Absolutely amazing report and pictures. Very well done patman!

Good one Patman! Aren't the Windies something else?

I'd be curious to know your base and starting weights. I think I'd have to pare my kit down even more if -- BIG if these days -- I were to attempt such a thing.

Thanks Northwest and Red!


My food and fuel was about 17.5 lbs for 10 days. I slept with my food the entire time and only brought enough cordage to satisfy a ranger if I met one. (no bear can)

My base was initially about 16lbs (including micro spikes) but when we got the winter storm advisory it inflated to 19.5.

That warning of single digit temps and 4-8 inches of snow (which never happened) caused me to add base layer bottom, base layer top, a bag liner since I had brought a 15 F bag, high gaiters, a neck gaiter and fleece hat, expedition weight wool socks, fleece mittens, and my crocs for a dry camp shoe if needed.  I didn't wear any of it (well except the crocs each night)

So I started around 37lbs. 

Amazing Pat! Smart to do such a daunting trail with a partner...good move! What was the high and low temps you experienced? Do you have a gear-list you can cut and paste? Thanks for the great pics.


You spent the first 45 years of your life preparing for your trip to the Winds. 

Impressive trip report! This is the kind of travel I aim. 

GregorySM said:

Impressive trip report! This is the kind of travel I aim. 

All I can say is eat your Wheaties, Greg!  Patrick won't own up to the fact he is a beast!  No gym rat I know is up to this; it requires conditioning on real hills, and LOTS of it, preferably with a 35 pound pack.  When I condition for extended High Sierra treks I try to do 2000' vertical feet with a 50 pound pack near sea level, 4X/wk, several months before the trip.  As an alternate I'll do 25 - 50 mile road cycle workouts that include 3000' elevation gain.  Yet the actual hike still kicks my butt (the altitude introduces another dimension of misery).  And the trip Pat describes herein is significantly more challenging than my usual extended trek.  Very few can deal with the rigors of a trek like Patrick's.


the trip was so good you had to post it

The pingora peak photo is absolutely amazing

What a great trip!  I am jealous.  Last summer I was invited to accompany a friend on a weeklong trip in the Wind River range, but lack of vacation time made it impossible.

whoops missed some activity here....


I don't have a detailed gear list that is accurate...

I think the highs were probably in the low 50ies F and I'd say the low was about 33 F or so.

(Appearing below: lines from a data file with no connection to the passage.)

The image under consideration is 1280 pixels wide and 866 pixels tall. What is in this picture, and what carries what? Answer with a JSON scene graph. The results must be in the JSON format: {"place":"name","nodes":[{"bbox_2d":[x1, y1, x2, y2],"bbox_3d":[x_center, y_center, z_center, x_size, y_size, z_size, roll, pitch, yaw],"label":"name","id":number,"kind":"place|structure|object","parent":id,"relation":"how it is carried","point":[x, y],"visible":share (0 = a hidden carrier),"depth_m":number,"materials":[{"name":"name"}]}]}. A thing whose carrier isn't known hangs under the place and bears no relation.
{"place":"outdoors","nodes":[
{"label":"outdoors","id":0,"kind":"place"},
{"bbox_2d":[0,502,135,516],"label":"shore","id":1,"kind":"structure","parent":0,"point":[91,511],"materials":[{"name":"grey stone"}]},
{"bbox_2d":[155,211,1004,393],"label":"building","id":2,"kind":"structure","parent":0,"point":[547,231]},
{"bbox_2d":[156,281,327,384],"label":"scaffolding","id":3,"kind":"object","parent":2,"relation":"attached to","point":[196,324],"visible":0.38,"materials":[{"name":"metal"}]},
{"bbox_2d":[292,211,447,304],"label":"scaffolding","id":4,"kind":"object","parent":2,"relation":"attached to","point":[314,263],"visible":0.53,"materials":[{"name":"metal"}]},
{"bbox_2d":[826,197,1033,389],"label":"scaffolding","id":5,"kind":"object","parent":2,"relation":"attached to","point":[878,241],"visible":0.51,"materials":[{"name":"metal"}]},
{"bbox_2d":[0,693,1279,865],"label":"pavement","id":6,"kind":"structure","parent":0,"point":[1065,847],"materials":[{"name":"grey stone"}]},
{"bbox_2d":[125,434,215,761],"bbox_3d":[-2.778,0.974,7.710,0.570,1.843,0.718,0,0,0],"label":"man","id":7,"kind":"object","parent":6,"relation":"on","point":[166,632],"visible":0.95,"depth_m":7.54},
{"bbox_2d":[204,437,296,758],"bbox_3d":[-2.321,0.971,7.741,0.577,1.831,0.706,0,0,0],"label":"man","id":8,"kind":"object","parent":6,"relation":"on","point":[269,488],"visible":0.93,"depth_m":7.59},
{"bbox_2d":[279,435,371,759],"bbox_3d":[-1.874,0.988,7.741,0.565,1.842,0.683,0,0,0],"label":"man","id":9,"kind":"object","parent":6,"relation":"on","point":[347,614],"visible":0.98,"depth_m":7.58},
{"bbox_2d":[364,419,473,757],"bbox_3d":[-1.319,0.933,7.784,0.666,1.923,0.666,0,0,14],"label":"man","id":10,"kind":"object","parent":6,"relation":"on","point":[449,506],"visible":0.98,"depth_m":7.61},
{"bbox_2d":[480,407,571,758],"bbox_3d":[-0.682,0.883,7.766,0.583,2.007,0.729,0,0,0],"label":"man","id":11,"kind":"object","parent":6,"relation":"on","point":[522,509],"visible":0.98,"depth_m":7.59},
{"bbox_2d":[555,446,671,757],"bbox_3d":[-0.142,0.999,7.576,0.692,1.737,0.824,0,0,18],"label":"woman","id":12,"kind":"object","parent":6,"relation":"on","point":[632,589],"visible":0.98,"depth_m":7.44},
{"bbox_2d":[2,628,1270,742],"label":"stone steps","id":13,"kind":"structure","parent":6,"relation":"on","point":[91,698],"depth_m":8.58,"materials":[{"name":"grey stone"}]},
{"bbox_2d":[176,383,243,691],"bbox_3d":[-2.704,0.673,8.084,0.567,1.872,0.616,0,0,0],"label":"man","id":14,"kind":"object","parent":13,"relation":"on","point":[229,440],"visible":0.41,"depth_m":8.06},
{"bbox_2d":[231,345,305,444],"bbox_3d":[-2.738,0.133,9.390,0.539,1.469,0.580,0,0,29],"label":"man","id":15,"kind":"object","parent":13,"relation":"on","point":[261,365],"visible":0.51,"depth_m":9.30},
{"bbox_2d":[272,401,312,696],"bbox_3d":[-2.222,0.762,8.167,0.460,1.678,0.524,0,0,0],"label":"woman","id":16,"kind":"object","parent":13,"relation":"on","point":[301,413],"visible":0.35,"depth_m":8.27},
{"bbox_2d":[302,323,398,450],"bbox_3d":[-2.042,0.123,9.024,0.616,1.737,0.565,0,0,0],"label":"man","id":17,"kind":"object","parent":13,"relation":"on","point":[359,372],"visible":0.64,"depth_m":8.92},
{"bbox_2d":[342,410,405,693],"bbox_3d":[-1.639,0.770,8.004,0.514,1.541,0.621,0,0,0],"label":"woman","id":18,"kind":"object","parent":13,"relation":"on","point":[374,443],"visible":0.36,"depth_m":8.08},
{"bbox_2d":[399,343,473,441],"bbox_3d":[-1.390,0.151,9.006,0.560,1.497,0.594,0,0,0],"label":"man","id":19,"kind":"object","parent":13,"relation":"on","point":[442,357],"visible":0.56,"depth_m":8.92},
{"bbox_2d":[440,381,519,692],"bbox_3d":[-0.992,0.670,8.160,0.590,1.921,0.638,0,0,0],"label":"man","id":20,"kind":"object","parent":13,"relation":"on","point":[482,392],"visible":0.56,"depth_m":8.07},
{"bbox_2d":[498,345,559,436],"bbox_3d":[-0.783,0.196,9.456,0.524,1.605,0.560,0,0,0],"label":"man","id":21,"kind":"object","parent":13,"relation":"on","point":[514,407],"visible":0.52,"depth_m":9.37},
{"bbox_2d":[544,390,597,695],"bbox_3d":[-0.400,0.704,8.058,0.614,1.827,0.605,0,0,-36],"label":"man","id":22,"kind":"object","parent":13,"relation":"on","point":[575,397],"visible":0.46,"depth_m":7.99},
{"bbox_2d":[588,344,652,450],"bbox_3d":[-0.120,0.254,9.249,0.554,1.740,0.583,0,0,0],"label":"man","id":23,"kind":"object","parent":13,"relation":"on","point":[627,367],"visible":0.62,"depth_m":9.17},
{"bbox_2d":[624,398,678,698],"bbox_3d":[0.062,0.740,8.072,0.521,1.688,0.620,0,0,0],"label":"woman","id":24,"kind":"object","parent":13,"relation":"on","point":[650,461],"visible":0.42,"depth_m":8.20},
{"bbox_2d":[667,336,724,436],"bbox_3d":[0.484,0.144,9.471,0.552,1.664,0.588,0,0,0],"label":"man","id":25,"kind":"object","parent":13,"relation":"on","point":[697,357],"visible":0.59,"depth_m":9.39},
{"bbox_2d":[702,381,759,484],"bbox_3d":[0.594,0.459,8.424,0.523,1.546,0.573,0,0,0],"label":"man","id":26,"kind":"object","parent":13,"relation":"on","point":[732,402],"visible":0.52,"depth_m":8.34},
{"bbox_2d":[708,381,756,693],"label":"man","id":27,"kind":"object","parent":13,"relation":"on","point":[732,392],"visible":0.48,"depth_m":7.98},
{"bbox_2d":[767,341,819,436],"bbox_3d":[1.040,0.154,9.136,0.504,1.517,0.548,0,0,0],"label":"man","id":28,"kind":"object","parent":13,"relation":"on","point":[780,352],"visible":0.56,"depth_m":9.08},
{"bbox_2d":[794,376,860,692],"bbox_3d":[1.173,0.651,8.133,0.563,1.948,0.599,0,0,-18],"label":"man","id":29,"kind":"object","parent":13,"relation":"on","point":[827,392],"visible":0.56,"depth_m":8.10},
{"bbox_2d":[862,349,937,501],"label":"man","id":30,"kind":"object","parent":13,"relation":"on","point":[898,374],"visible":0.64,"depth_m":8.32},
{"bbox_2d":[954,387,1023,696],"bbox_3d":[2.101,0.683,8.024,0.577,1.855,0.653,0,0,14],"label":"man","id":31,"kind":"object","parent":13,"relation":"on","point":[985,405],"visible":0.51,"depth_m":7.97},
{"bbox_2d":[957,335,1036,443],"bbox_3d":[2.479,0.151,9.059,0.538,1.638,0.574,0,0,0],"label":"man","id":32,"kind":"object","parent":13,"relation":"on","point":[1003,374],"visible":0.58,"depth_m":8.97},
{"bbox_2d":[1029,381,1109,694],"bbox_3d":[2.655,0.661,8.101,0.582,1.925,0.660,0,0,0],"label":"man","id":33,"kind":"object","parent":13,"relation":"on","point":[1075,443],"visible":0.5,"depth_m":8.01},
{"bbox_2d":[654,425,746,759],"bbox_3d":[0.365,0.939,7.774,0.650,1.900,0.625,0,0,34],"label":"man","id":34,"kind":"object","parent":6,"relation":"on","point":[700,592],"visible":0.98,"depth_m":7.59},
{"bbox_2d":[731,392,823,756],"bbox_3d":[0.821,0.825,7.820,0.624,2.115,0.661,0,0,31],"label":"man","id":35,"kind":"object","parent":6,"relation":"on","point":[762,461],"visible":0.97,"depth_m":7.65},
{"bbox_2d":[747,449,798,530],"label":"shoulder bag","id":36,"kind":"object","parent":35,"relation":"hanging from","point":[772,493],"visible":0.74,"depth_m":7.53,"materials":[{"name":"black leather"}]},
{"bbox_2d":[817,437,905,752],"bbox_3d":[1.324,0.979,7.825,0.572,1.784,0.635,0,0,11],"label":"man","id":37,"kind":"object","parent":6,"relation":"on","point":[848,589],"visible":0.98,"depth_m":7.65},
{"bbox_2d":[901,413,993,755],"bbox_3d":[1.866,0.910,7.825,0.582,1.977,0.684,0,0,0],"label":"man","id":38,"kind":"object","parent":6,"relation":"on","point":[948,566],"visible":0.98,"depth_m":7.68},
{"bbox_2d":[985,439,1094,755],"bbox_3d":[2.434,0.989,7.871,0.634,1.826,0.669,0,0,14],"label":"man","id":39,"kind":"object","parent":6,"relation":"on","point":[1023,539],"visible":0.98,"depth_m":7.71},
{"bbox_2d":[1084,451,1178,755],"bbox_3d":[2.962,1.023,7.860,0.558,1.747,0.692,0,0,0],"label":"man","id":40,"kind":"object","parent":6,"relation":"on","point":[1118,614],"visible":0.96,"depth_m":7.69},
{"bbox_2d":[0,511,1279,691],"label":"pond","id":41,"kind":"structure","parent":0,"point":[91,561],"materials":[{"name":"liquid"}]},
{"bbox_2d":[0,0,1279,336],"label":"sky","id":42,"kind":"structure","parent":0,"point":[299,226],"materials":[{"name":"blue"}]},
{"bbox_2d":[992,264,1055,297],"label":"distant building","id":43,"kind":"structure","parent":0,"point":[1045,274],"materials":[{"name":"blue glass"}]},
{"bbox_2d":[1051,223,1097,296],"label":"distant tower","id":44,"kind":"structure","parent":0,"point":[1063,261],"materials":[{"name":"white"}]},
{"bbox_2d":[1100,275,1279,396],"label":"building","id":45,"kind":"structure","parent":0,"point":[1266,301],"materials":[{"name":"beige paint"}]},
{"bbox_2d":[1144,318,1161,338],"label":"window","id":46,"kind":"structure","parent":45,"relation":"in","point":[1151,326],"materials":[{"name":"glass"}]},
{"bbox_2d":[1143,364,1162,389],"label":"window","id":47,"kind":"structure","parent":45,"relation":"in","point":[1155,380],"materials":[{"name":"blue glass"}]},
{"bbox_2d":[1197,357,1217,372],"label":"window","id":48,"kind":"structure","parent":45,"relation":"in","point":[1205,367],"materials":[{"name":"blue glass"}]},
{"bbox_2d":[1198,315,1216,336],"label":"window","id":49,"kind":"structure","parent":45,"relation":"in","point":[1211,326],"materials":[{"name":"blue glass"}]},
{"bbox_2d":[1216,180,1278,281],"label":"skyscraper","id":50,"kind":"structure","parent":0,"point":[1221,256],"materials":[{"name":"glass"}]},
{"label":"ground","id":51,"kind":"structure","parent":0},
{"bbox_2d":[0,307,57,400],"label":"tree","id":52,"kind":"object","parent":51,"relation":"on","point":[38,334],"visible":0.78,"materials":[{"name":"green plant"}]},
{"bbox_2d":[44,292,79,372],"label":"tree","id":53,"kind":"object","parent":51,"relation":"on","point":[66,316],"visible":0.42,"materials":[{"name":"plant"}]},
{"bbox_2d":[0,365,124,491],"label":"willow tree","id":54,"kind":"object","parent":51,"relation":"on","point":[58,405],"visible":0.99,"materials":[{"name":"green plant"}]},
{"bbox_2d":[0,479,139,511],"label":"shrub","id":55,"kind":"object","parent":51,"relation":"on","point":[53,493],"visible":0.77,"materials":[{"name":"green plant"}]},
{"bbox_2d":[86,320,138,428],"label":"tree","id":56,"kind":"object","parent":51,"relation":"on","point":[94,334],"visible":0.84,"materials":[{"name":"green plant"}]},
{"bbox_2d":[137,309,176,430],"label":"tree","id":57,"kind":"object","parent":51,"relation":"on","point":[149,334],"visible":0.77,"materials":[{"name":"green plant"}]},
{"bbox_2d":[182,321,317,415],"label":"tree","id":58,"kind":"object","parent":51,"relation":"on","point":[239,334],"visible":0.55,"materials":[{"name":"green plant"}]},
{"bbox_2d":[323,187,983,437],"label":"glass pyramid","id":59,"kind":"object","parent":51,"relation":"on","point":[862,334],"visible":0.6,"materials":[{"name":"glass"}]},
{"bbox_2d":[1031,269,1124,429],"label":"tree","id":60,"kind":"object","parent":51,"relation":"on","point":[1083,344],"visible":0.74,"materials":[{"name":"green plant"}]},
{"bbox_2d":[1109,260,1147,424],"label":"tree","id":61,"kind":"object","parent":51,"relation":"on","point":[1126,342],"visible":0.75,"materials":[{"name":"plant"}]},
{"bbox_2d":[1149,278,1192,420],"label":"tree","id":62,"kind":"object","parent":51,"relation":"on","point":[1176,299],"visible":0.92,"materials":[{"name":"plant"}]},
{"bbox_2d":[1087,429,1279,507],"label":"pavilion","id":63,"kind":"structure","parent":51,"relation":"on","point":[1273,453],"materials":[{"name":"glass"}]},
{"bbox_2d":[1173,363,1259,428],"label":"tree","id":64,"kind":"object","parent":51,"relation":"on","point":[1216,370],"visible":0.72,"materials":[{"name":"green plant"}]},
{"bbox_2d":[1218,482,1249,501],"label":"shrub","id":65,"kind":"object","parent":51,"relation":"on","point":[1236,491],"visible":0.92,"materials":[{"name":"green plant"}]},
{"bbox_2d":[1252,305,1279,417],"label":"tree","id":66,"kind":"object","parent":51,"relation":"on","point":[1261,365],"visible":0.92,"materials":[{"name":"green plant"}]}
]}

I never had any ice in my water bottle that I left out each night.

Eddie, not sure what happened with the double post....

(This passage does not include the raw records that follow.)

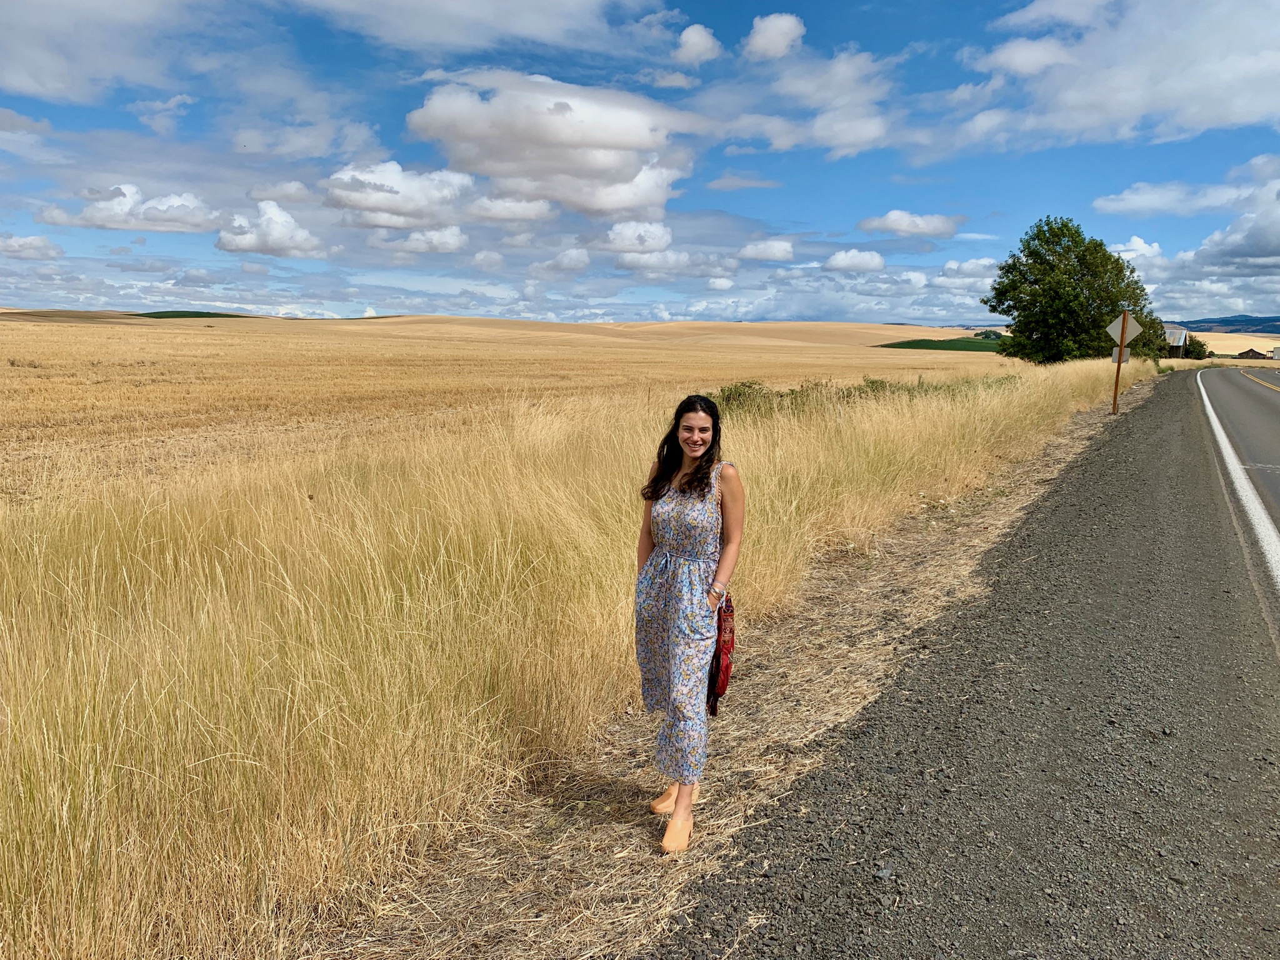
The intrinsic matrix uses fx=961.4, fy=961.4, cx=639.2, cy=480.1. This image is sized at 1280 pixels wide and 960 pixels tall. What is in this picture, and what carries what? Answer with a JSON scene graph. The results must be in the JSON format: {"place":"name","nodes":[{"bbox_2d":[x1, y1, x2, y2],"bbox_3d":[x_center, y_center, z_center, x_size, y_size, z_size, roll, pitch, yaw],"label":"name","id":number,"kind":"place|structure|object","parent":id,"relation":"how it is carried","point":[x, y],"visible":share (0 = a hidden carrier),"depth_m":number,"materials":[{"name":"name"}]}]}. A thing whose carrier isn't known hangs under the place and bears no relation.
{"place":"outdoors","nodes":[
{"label":"outdoors","id":0,"kind":"place"},
{"bbox_2d":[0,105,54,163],"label":"cloud","id":1,"kind":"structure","parent":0,"point":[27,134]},
{"bbox_2d":[0,231,64,261],"label":"cloud","id":2,"kind":"structure","parent":0,"point":[43,243],"materials":[{"name":"white"}]},
{"bbox_2d":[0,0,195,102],"label":"cloud","id":3,"kind":"structure","parent":0,"point":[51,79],"materials":[{"name":"white"}]},
{"bbox_2d":[33,183,218,232],"label":"cloud","id":4,"kind":"structure","parent":0,"point":[120,202],"materials":[{"name":"white"}]},
{"bbox_2d":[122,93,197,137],"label":"cloud","id":5,"kind":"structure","parent":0,"point":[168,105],"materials":[{"name":"white"}]},
{"bbox_2d":[133,310,251,318],"label":"green field","id":6,"kind":"structure","parent":0,"point":[197,313],"materials":[{"name":"green plant"}]},
{"bbox_2d":[215,198,326,259],"label":"cloud","id":7,"kind":"structure","parent":0,"point":[221,240],"materials":[{"name":"white"}]},
{"bbox_2d":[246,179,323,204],"label":"cloud","id":8,"kind":"structure","parent":0,"point":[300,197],"materials":[{"name":"white"}]},
{"bbox_2d":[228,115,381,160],"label":"cloud","id":9,"kind":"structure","parent":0,"point":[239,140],"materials":[{"name":"white"}]},
{"bbox_2d":[320,161,469,230],"label":"cloud","id":10,"kind":"structure","parent":0,"point":[395,210],"materials":[{"name":"white"}]},
{"bbox_2d":[387,226,468,253],"label":"cloud","id":11,"kind":"structure","parent":0,"point":[414,240],"materials":[{"name":"white"}]},
{"bbox_2d":[290,0,660,55],"label":"cloud","id":12,"kind":"structure","parent":0,"point":[459,4],"materials":[{"name":"white"}]},
{"bbox_2d":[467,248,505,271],"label":"cloud","id":13,"kind":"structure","parent":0,"point":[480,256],"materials":[{"name":"white"}]},
{"bbox_2d":[0,315,1016,503],"label":"wheat field","id":14,"kind":"structure","parent":0,"point":[1,388],"materials":[{"name":"gold"}]},
{"bbox_2d":[464,195,555,223],"label":"cloud","id":15,"kind":"structure","parent":0,"point":[504,205],"materials":[{"name":"white"}]},
{"bbox_2d":[405,70,701,218],"label":"cloud","id":16,"kind":"structure","parent":0,"point":[660,194],"materials":[{"name":"white"}]},
{"bbox_2d":[527,247,591,276],"label":"cloud","id":17,"kind":"structure","parent":0,"point":[584,259],"materials":[{"name":"white"}]},
{"bbox_2d":[3,360,1134,959],"label":"grass field","id":18,"kind":"structure","parent":0,"point":[14,869],"materials":[{"name":"beige plant"}]},
{"bbox_2d":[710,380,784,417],"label":"shrub","id":19,"kind":"object","parent":18,"relation":"on","point":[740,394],"visible":0.4,"depth_m":13.72,"materials":[{"name":"green plant"}]},
{"bbox_2d":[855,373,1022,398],"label":"shrub","id":20,"kind":"object","parent":18,"relation":"on","point":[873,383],"visible":0.36,"depth_m":19.99,"materials":[{"name":"green plant"}]},
{"bbox_2d":[979,216,1153,363],"label":"tree","id":21,"kind":"object","parent":18,"relation":"on","point":[1100,243],"visible":0.98,"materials":[{"name":"green plant"}]},
{"bbox_2d":[601,220,674,255],"label":"cloud","id":22,"kind":"structure","parent":0,"point":[653,237],"materials":[{"name":"white"}]},
{"bbox_2d":[0,0,1279,325],"label":"sky","id":23,"kind":"structure","parent":0,"point":[1024,4],"materials":[{"name":"blue"}]},
{"bbox_2d":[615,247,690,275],"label":"cloud","id":24,"kind":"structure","parent":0,"point":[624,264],"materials":[{"name":"white"}]},
{"bbox_2d":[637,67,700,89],"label":"cloud","id":25,"kind":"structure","parent":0,"point":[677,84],"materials":[{"name":"white"}]},
{"bbox_2d":[672,23,722,65],"label":"cloud","id":26,"kind":"structure","parent":0,"point":[706,39],"materials":[{"name":"white"}]},
{"bbox_2d":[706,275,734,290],"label":"cloud","id":27,"kind":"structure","parent":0,"point":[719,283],"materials":[{"name":"white"}]},
{"bbox_2d":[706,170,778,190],"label":"cloud","id":28,"kind":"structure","parent":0,"point":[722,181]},
{"bbox_2d":[735,238,796,261],"label":"cloud","id":29,"kind":"structure","parent":0,"point":[782,248],"materials":[{"name":"white"}]},
{"bbox_2d":[743,11,806,60],"label":"cloud","id":30,"kind":"structure","parent":0,"point":[780,39],"materials":[{"name":"white"}]},
{"bbox_2d":[718,38,894,158],"label":"cloud","id":31,"kind":"structure","parent":0,"point":[835,140],"materials":[{"name":"white"}]},
{"bbox_2d":[822,248,887,272],"label":"cloud","id":32,"kind":"structure","parent":0,"point":[875,262],"materials":[{"name":"white"}]},
{"bbox_2d":[856,210,964,237],"label":"cloud","id":33,"kind":"structure","parent":0,"point":[889,219],"materials":[{"name":"white"}]},
{"bbox_2d":[878,336,1002,351],"label":"green field","id":34,"kind":"structure","parent":0,"point":[918,342],"materials":[{"name":"green plant"}]},
{"bbox_2d":[655,365,1279,959],"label":"gravel shoulder","id":35,"kind":"structure","parent":0,"point":[801,869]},
{"bbox_2d":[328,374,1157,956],"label":"dirt shoulder","id":36,"kind":"object","parent":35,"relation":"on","point":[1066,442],"visible":0.57,"depth_m":4.22},
{"bbox_2d":[634,392,743,854],"bbox_3d":[0.181,0.497,3.627,0.474,1.574,0.582,5,10,29],"label":"woman","id":37,"kind":"object","parent":36,"relation":"on","point":[685,442],"visible":0.98,"depth_m":3.55},
{"bbox_2d":[705,595,735,718],"bbox_3d":[0.287,0.675,3.667,0.154,0.444,0.307,2,8,6],"label":"handbag","id":38,"kind":"object","parent":37,"relation":"in","point":[724,644],"visible":0.51,"depth_m":3.60,"materials":[{"name":"red fabric"}]},
{"bbox_2d":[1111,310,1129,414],"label":"sign post","id":39,"kind":"object","parent":36,"relation":"on","point":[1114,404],"visible":0.68,"depth_m":22.65,"materials":[{"name":"brown wood"}]},
{"bbox_2d":[1110,346,1130,363],"bbox_3d":[11.405,-2.952,22.774,0.381,0.423,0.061,5,10,29],"label":"sign","id":40,"kind":"object","parent":39,"relation":"attached to","point":[1117,353],"visible":0.54,"depth_m":22.76,"materials":[{"name":"grey metal"}]},
{"bbox_2d":[1105,312,1143,343],"bbox_3d":[10.890,-3.381,21.618,0.791,0.872,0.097,5,10,29],"label":"diamond sign","id":41,"kind":"object","parent":39,"relation":"attached to","point":[1111,326],"visible":0.88,"depth_m":21.59,"materials":[{"name":"grey metal"}]},
{"bbox_2d":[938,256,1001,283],"label":"cloud","id":42,"kind":"structure","parent":0,"point":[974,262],"materials":[{"name":"white"}]},
{"bbox_2d":[943,0,1279,155],"label":"cloud","id":43,"kind":"structure","parent":0,"point":[1201,117],"materials":[{"name":"white"}]},
{"bbox_2d":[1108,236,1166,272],"label":"cloud","id":44,"kind":"structure","parent":0,"point":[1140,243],"materials":[{"name":"white"}]},
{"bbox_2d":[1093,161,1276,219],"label":"cloud","id":45,"kind":"structure","parent":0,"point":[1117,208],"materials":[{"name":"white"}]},
{"bbox_2d":[1097,154,1279,308],"label":"cloud","id":46,"kind":"structure","parent":0,"point":[1180,262],"materials":[{"name":"white"}]},
{"bbox_2d":[1175,314,1279,334],"label":"hill","id":47,"kind":"structure","parent":0,"point":[1257,318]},
{"bbox_2d":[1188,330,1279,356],"label":"distant field","id":48,"kind":"structure","parent":0,"point":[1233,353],"materials":[{"name":"beige plant"}]},
{"bbox_2d":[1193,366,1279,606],"label":"road","id":49,"kind":"structure","parent":0,"point":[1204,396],"materials":[{"name":"grey asphalt"}]},
{"bbox_2d":[1234,347,1269,360],"label":"barn","id":50,"kind":"structure","parent":0,"point":[1252,350],"materials":[{"name":"brown wood"}]},
{"label":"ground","id":51,"kind":"structure","parent":0},
{"bbox_2d":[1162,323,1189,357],"label":"shed","id":52,"kind":"structure","parent":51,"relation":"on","point":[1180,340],"materials":[{"name":"grey"}]},
{"bbox_2d":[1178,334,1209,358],"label":"shrub","id":53,"kind":"object","parent":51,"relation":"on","point":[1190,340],"visible":0.61,"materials":[{"name":"green plant"}]},
{"bbox_2d":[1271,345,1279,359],"label":"building","id":54,"kind":"structure","parent":51,"relation":"on","point":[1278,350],"materials":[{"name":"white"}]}
]}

I think you would have loved this one. Too bad we could not meet-up on this. Maybe we can get together for something similar in the future...


Like Ed says I will never claim to be any kind of athlete. But I will agree that this route is in it's own category of pain inducement. To help get ready I did in fact do countless 5000 foot ascents in a days travel, with a weighted pack, off-trail as much as possible, on very steep inclines. My pictures and writing are possibly deceiving in that they paint a happy picture that doesn't do justice to the reality of what kind of effort it entailed; every day was a big job and work, work, and then some more work. I started to name the trip report "Wind River High Route: enjoy five star views while bent over panting". But it's very much worth doing in my opinion. Get ready and go for it!